Alternatives North representative Nancy Vail says incoming changes to the Environmental Rights Act will exclude youth from participating in a key provision of the act. (Avery Zingel/CBC)

Collins also asked the committee to lose the requirement to swear a statement before a commissioner to launch an investigation. She said the provision will make it harder for people in remote communities to request investigations. 

Nancy Vail of Alternatives North said youth should be allowed to ask the minister to launch investigations too, because they are increasingly becoming leaders in environmentalist initiatives.

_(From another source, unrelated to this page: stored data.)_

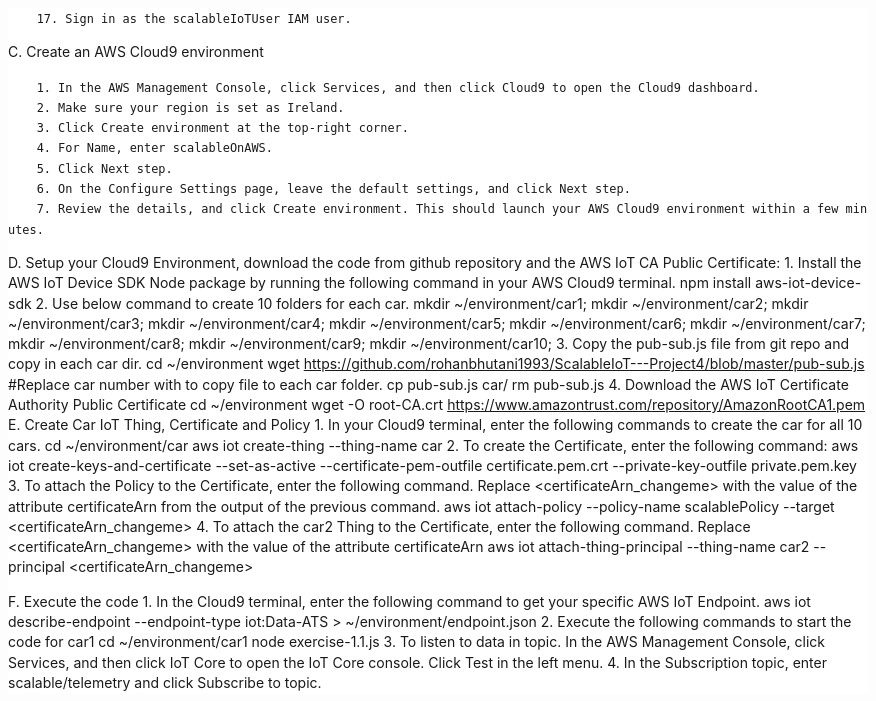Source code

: 		17. Sign in as the scalableIoTUser IAM user.

C. Create an AWS Cloud9 environment

		1. In the AWS Management Console, click Services, and then click Cloud9 to open the Cloud9 dashboard.
		2. Make sure your region is set as Ireland.
		3. Click Create environment at the top-right corner.
		4. For Name, enter scalableOnAWS.
		5. Click Next step.
		6. On the Configure Settings page, leave the default settings, and click Next step.
		7. Review the details, and click Create environment. This should launch your AWS Cloud9 environment within a few minutes.
		
D. Setup your Cloud9 Environment, download the code from github repository and the AWS IoT CA Public Certificate:
		1. Install the AWS IoT Device SDK Node package by running the following command in your AWS Cloud9 terminal.
			npm install aws-iot-device-sdk
		2. Use below command to create 10 folders for each car. 
		mkdir ~/environment/car1; mkdir ~/environment/car2; mkdir ~/environment/car3; mkdir ~/environment/car4; mkdir ~/environment/car5; mkdir ~/environment/car6; mkdir ~/environment/car7; mkdir ~/environment/car8; mkdir ~/environment/car9; mkdir ~/environment/car10;
		3. Copy the pub-sub.js file from git repo and copy in each car dir.
			cd ~/environment
			wget https://github.com/rohanbhutani1993/ScalableIoT---Project4/blob/master/pub-sub.js
			#Replace car number with <number> to copy file to each car folder.
			cp pub-sub.js car<number>/
			rm pub-sub.js
		4. Download the AWS IoT Certificate Authority Public Certificate
			cd ~/environment
			wget -O root-CA.crt https://www.amazontrust.com/repository/AmazonRootCA1.pem
E. Create Car IoT Thing, Certificate and Policy
		1. In your Cloud9 terminal, enter the following commands to create the car for all 10 cars.
			cd ~/environment/car<number>
			aws iot create-thing --thing-name car<number>
		2. To create the Certificate, enter the following command:
			aws iot create-keys-and-certificate --set-as-active --certificate-pem-outfile certificate.pem.crt --private-key-outfile private.pem.key
		3. To attach the Policy to the Certificate, enter the following command. Replace <certificateArn_changeme> with the value of the attribute certificateArn from the output of the previous command. 
			aws iot attach-policy --policy-name scalablePolicy --target <certificateArn_changeme>
		4. To attach the car2 Thing to the Certificate, enter the following command. Replace <certificateArn_changeme> with the value of the attribute certificateArn
		aws iot attach-thing-principal --thing-name car2 --principal <certificateArn_changeme>
		
F. Execute the code
		1. In the Cloud9 terminal, enter the following command to get your specific AWS IoT Endpoint.
			aws iot describe-endpoint --endpoint-type iot:Data-ATS > ~/environment/endpoint.json
		2. Execute the following commands to start the code for car1
			cd ~/environment/car1
			node exercise-1.1.js
		3. To listen to data in topic. In the AWS Management Console, click Services, and then click IoT Core to open the IoT Core console. Click Test in the left menu.
		4. In the Subscription topic, enter scalable/telemetry and click Subscribe to topic.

The committee also heard public feedback on two other pieces of proposed legislation dealing with forests and protected areas.

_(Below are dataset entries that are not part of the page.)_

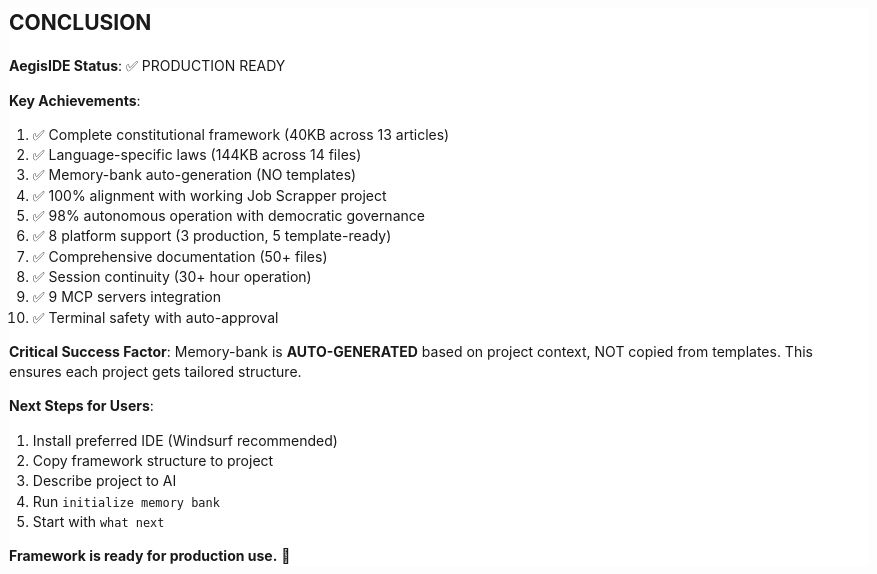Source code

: 
## CONCLUSION

**AegisIDE Status**: ✅ PRODUCTION READY

**Key Achievements**:
1. ✅ Complete constitutional framework (40KB across 13 articles)
2. ✅ Language-specific laws (144KB across 14 files)
3. ✅ Memory-bank auto-generation (NO templates)
4. ✅ 100% alignment with working Job Scrapper project
5. ✅ 98% autonomous operation with democratic governance
6. ✅ 8 platform support (3 production, 5 template-ready)
7. ✅ Comprehensive documentation (50+ files)
8. ✅ Session continuity (30+ hour operation)
9. ✅ 9 MCP servers integration
10. ✅ Terminal safety with auto-approval

**Critical Success Factor**: 
Memory-bank is **AUTO-GENERATED** based on project context, NOT copied from templates. This ensures each project gets tailored structure.

**Next Steps for Users**:
1. Install preferred IDE (Windsurf recommended)
2. Copy framework structure to project
3. Describe project to AI
4. Run `initialize memory bank`
5. Start with `what next`

**Framework is ready for production use.** 🎯

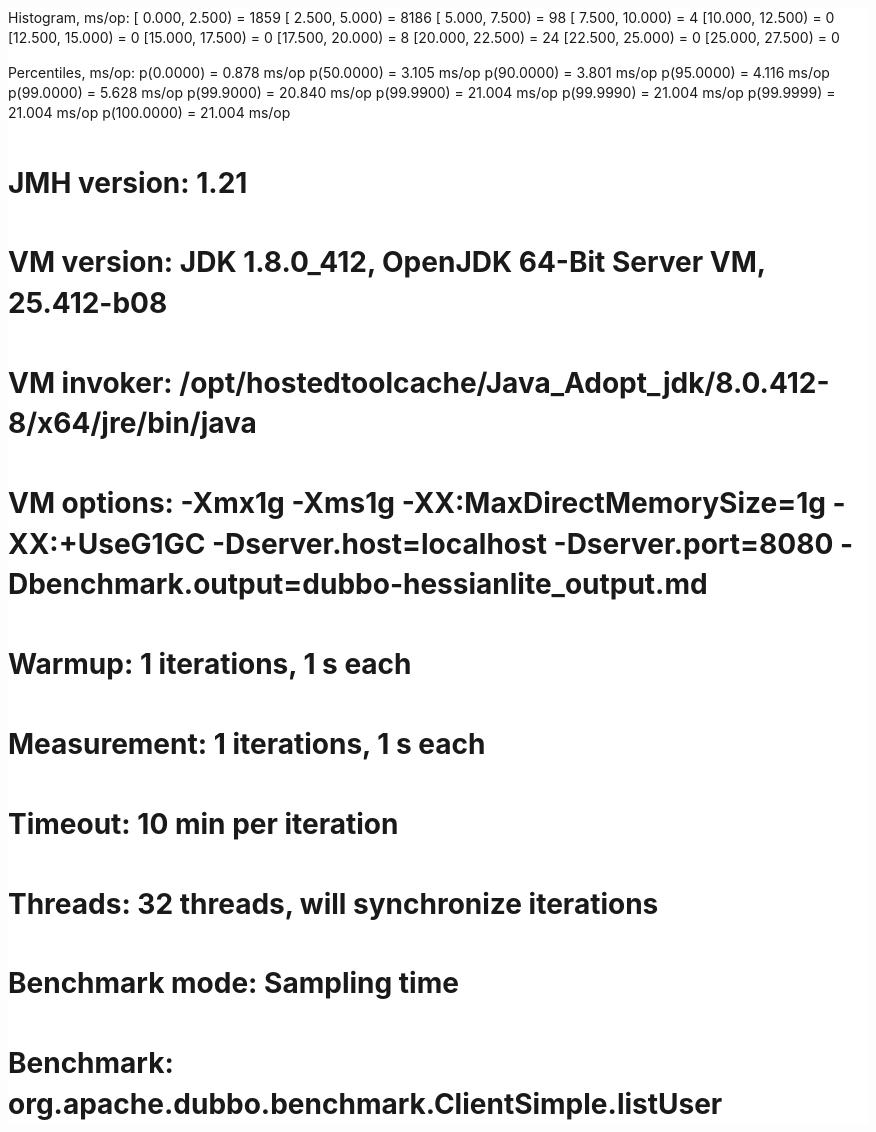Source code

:   Histogram, ms/op:
    [ 0.000,  2.500) = 1859 
    [ 2.500,  5.000) = 8186 
    [ 5.000,  7.500) = 98 
    [ 7.500, 10.000) = 4 
    [10.000, 12.500) = 0 
    [12.500, 15.000) = 0 
    [15.000, 17.500) = 0 
    [17.500, 20.000) = 8 
    [20.000, 22.500) = 24 
    [22.500, 25.000) = 0 
    [25.000, 27.500) = 0 

  Percentiles, ms/op:
      p(0.0000) =      0.878 ms/op
     p(50.0000) =      3.105 ms/op
     p(90.0000) =      3.801 ms/op
     p(95.0000) =      4.116 ms/op
     p(99.0000) =      5.628 ms/op
     p(99.9000) =     20.840 ms/op
     p(99.9900) =     21.004 ms/op
     p(99.9990) =     21.004 ms/op
     p(99.9999) =     21.004 ms/op
    p(100.0000) =     21.004 ms/op


# JMH version: 1.21
# VM version: JDK 1.8.0_412, OpenJDK 64-Bit Server VM, 25.412-b08
# VM invoker: /opt/hostedtoolcache/Java_Adopt_jdk/8.0.412-8/x64/jre/bin/java
# VM options: -Xmx1g -Xms1g -XX:MaxDirectMemorySize=1g -XX:+UseG1GC -Dserver.host=localhost -Dserver.port=8080 -Dbenchmark.output=dubbo-hessianlite_output.md
# Warmup: 1 iterations, 1 s each
# Measurement: 1 iterations, 1 s each
# Timeout: 10 min per iteration
# Threads: 32 threads, will synchronize iterations
# Benchmark mode: Sampling time
# Benchmark: org.apache.dubbo.benchmark.ClientSimple.listUser
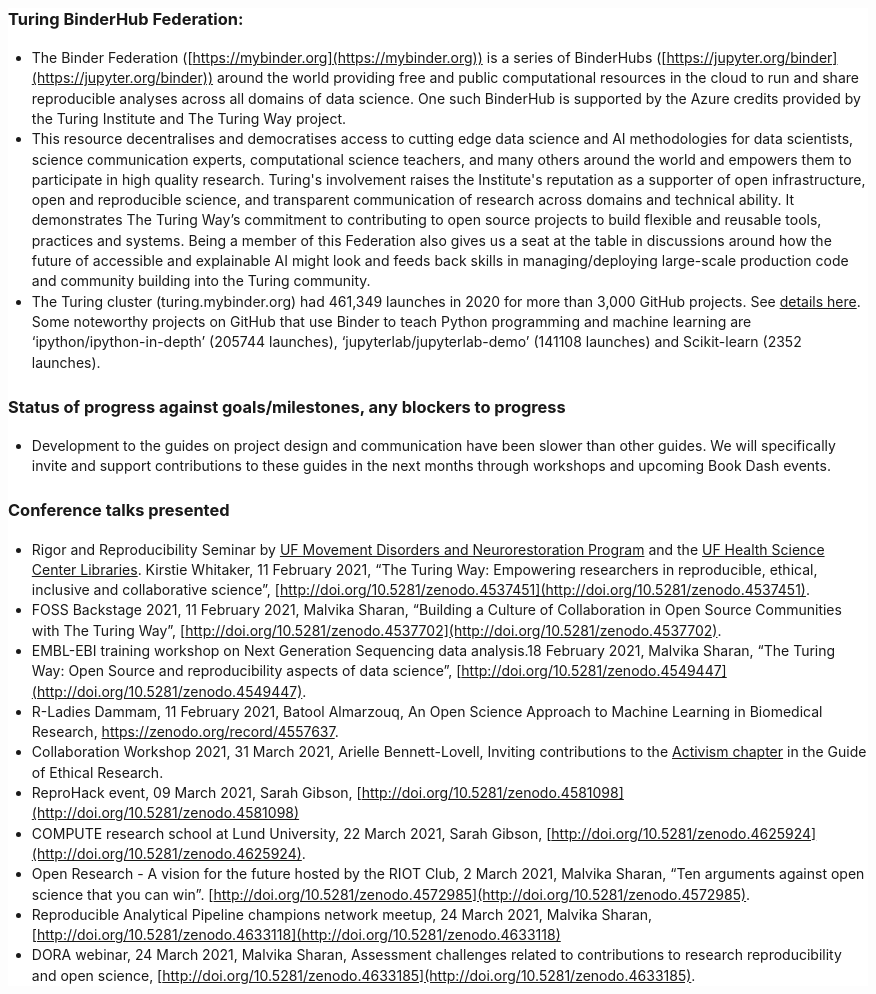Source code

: ###  Turing BinderHub Federation:

-   The Binder Federation ([https://mybinder.org](https://mybinder.org)) is a series of BinderHubs ([https://jupyter.org/binder](https://jupyter.org/binder)) around the world providing free and public computational resources in the cloud to run and share reproducible analyses across all domains of data science. One such BinderHub is supported by the Azure credits provided by the Turing Institute and The Turing Way project.
-   This resource decentralises and democratises access to cutting edge data science and AI methodologies for data scientists, science communication experts, computational science teachers, and many others around the world and empowers them to participate in high quality research. Turing's involvement raises the Institute's reputation as a supporter of open infrastructure, open and reproducible science, and transparent communication of research across domains and technical ability. It demonstrates The Turing Way’s commitment to contributing to open source projects to build flexible and reusable tools, practices and systems. Being a member of this Federation also gives us a seat at the table in discussions around how the future of accessible and explainable AI might look and feeds back skills in managing/deploying large-scale production code and community building into the Turing community.
-   The Turing cluster (turing.mybinder.org) had 461,349 launches in 2020 for more than 3,000 GitHub projects. See [details here](https://notebooks-test.gesis.org/binderlaunches/#?from=2020-01-01T00%3A00&to=2021-01-01T00%3A00&desc=true&origins=turing.mybinder.org&repo=%3A&groupby=provider-repo.). Some noteworthy projects on GitHub that use Binder to teach Python programming and machine learning are ‘ipython/ipython-in-depth’ (205744 launches), ‘jupyterlab/jupyterlab-demo’ (141108 launches) and Scikit-learn (2352 launches).
    
### Status of progress against goals/milestones, any blockers to progress

-   Development to the guides on project design and communication have been slower than other guides. We will specifically invite and support contributions to these guides in the next months through workshops and upcoming Book Dash events.

### Conference talks presented

-   Rigor and Reproducibility Seminar by [UF Movement Disorders and Neurorestoration Program](https://movementdisorders.ufhealth.org/) and the [UF Health Science Center Libraries](https://library.health.ufl.edu/). Kirstie Whitaker, 11 February 2021, “The Turing Way: Empowering researchers in reproducible, ethical, inclusive and collaborative science”, [http://doi.org/10.5281/zenodo.4537451](http://doi.org/10.5281/zenodo.4537451).
-   FOSS Backstage 2021, 11 February 2021, Malvika Sharan, “Building a Culture of Collaboration in Open Source Communities with The Turing Way”, [http://doi.org/10.5281/zenodo.4537702](http://doi.org/10.5281/zenodo.4537702).
-   EMBL-EBI training workshop on Next Generation Sequencing data analysis.18 February 2021, Malvika Sharan, “The Turing Way: Open Source and reproducibility aspects of data science”, [http://doi.org/10.5281/zenodo.4549447](http://doi.org/10.5281/zenodo.4549447).
-   R-Ladies Dammam, 11 February 2021, Batool Almarzouq, An Open Science Approach to Machine Learning in Biomedical Research, https://zenodo.org/record/4557637.
-   Collaboration Workshop 2021, 31 March 2021, Arielle Bennett-Lovell, Inviting contributions to the [Activism chapter](https://book.the-turing-way.org/ethical-research/activism.html) in the Guide of Ethical Research.
-   ReproHack event, 09 March 2021, Sarah Gibson, [http://doi.org/10.5281/zenodo.4581098](http://doi.org/10.5281/zenodo.4581098)
-   COMPUTE research school at Lund University, 22 March 2021, Sarah Gibson, [http://doi.org/10.5281/zenodo.4625924](http://doi.org/10.5281/zenodo.4625924).
-   Open Research - A vision for the future hosted by the RIOT Club, 2 March 2021, Malvika Sharan, “Ten arguments against open science that you can win”. [http://doi.org/10.5281/zenodo.4572985](http://doi.org/10.5281/zenodo.4572985).
-   Reproducible Analytical Pipeline champions network meetup, 24 March 2021, Malvika Sharan, [http://doi.org/10.5281/zenodo.4633118](http://doi.org/10.5281/zenodo.4633118)
-   DORA webinar, 24 March 2021, Malvika Sharan, Assessment challenges related to contributions to research reproducibility and open science, [http://doi.org/10.5281/zenodo.4633185](http://doi.org/10.5281/zenodo.4633185).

Expedite protected areas review, says Lutselk'e delegation

Lawyer Larry Innes and negotiator Steven Nitah tell the N.W.T. government's standing committee on economic development and environment that delays to the Protected Areas Act could put their work to establish Thaidene Nene at risk. (Avery Zingel/CBC)

Steven Nitah, negotiator for Lutsel K'e Dene First Nation, told the  committee it should prioritize its review of the Protected Areas Act so all MLAs can vote on proposed changes before the fall.

Lawyer Larry Innes warned the window to push the bill to completion is closing, and the delays will compromise the long-standing efforts of Lutselk'e to establish Thaidene Nene. If the act is passed, Thaidene Nene is set to become a hybrid national park and territorial protected area.

Public hearings on the three bills are spilling over into a second hearing, with presentations from the Sahtu Renewable Resources Board and Dene National Chief Norman Yakeleya. Last month, Dene Nation warned the proposed Forest Act could infringe on treaty rights.

 The hearing is scheduled for Thursday at 6 p.m.